START Records for this exercise

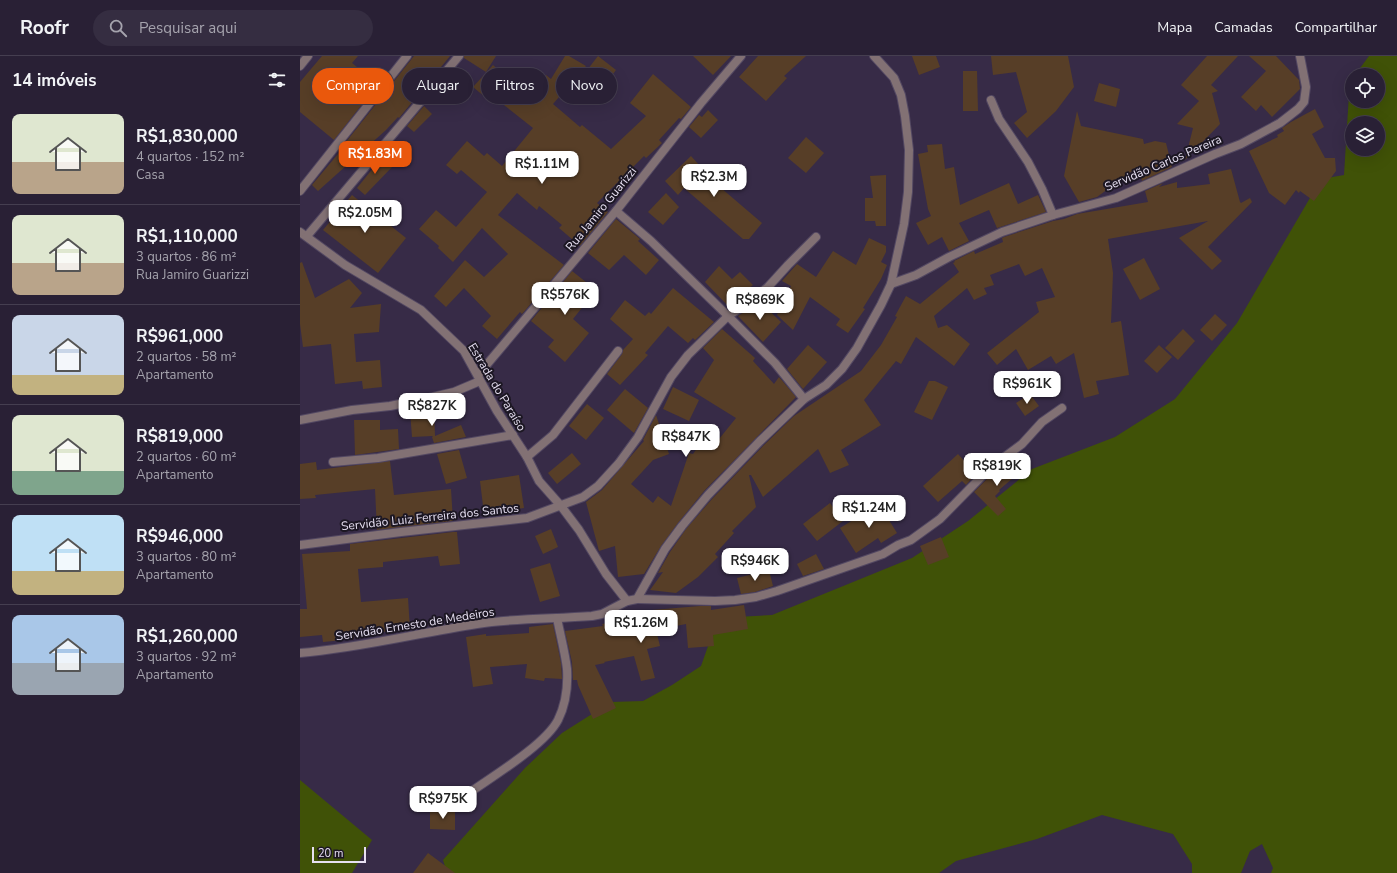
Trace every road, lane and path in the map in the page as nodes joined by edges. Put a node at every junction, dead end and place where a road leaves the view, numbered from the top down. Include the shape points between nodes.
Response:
1 (308, 56) edge
2 (407, 56) edge
3 (458, 56) edge
4 (741, 56) edge
5 (874, 56) edge
6 (1300, 56) edge
7 (300, 66) edge
8 (991, 100) dead end
9 (300, 191) edge
10 (616, 212) junction
11 (1053, 215) junction
12 (303, 234) edge
13 (816, 237) dead end
14 (891, 284) junction
15 (728, 316) junction
16 (618, 351) dead end
17 (479, 378) junction
18 (804, 399) junction
19 (1062, 408) dead end
20 (300, 420) edge
21 (513, 435) junction
22 (527, 457) junction
23 (333, 462) dead end
24 (561, 506) junction
25 (300, 545) edge
26 (637, 600) junction
27 (627, 601) junction
28 (557, 618) junction
29 (300, 653) edge
30 (469, 793) dead end

1 - 7 street
2 - 9 street
3 - 12 street
4 - 10 street, Rua Jamiro Guarizzi
5 - 14 street via 894,78 901,95 909,150 904,224
6 - 11 street, Servidão Carlos Pereira via 1306,87 1304,102 1280,123 1241,144 1116,198
8 - 11 street via 999,119 1028,162
10 - 15 street via 651,241
10 - 17 street, Rua Jamiro Guarizzi
11 - 14 street, Servidão Carlos Pereira via 1002,232 916,275
12 - 17 street, Estrada do Paraíso via 345,265 421,310 464,351
13 - 15 street, Servidão Luiz Ferreira dos Santos via 768,287
14 - 18 street via 857,348 842,369 826,385
15 - 18 street via 775,363
15 - 24 street, Servidão Luiz Ferreira dos Santos via 688,355 671,377 638,437 619,463 593,490
16 - 22 street via 553,435
17 - 20 street via 454,392 390,406
17 - 21 street, Estrada do Paraíso
18 - 26 street via 737,464 682,526 665,549
19 - 26 street via 1042,422 1022,444 991,467 940,519 911,540 883,554 756,597 715,601
21 - 22 street, Estrada do Paraíso
21 - 23 street via 378,458
22 - 24 street, Estrada do Paraíso via 539,480
24 - 25 street, Servidão Luiz Ferreira dos Santos via 527,518
24 - 27 street, Estrada do Paraíso
26 - 27 street
27 - 28 street, Servidão Ernesto de Medeiros via 602,614
28 - 29 street, Servidão Ernesto de Medeiros via 479,624
28 - 30 street via 567,669 566,698 558,721 532,748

END Records for this exercise

Task item:
Without including the pictures, return each record above exactly as it stands.

Response below:
Trace every road, lane and path in the map in the page as nodes joined by edges. Put a node at every junction, dead end and place where a road leaves the view, numbered from the top down. Include the shape points between nodes.
Response:
1 (308, 56) edge
2 (407, 56) edge
3 (458, 56) edge
4 (741, 56) edge
5 (874, 56) edge
6 (1300, 56) edge
7 (300, 66) edge
8 (991, 100) dead end
9 (300, 191) edge
10 (616, 212) junction
11 (1053, 215) junction
12 (303, 234) edge
13 (816, 237) dead end
14 (891, 284) junction
15 (728, 316) junction
16 (618, 351) dead end
17 (479, 378) junction
18 (804, 399) junction
19 (1062, 408) dead end
20 (300, 420) edge
21 (513, 435) junction
22 (527, 457) junction
23 (333, 462) dead end
24 (561, 506) junction
25 (300, 545) edge
26 (637, 600) junction
27 (627, 601) junction
28 (557, 618) junction
29 (300, 653) edge
30 (469, 793) dead end

1 - 7 street
2 - 9 street
3 - 12 street
4 - 10 street, Rua Jamiro Guarizzi
5 - 14 street via 894,78 901,95 909,150 904,224
6 - 11 street, Servidão Carlos Pereira via 1306,87 1304,102 1280,123 1241,144 1116,198
8 - 11 street via 999,119 1028,162
10 - 15 street via 651,241
10 - 17 street, Rua Jamiro Guarizzi
11 - 14 street, Servidão Carlos Pereira via 1002,232 916,275
12 - 17 street, Estrada do Paraíso via 345,265 421,310 464,351
13 - 15 street, Servidão Luiz Ferreira dos Santos via 768,287
14 - 18 street via 857,348 842,369 826,385
15 - 18 street via 775,363
15 - 24 street, Servidão Luiz Ferreira dos Santos via 688,355 671,377 638,437 619,463 593,490
16 - 22 street via 553,435
17 - 20 street via 454,392 390,406
17 - 21 street, Estrada do Paraíso
18 - 26 street via 737,464 682,526 665,549
19 - 26 street via 1042,422 1022,444 991,467 940,519 911,540 883,554 756,597 715,601
21 - 22 street, Estrada do Paraíso
21 - 23 street via 378,458
22 - 24 street, Estrada do Paraíso via 539,480
24 - 25 street, Servidão Luiz Ferreira dos Santos via 527,518
24 - 27 street, Estrada do Paraíso
26 - 27 street
27 - 28 street, Servidão Ernesto de Medeiros via 602,614
28 - 29 street, Servidão Ernesto de Medeiros via 479,624
28 - 30 street via 567,669 566,698 558,721 532,748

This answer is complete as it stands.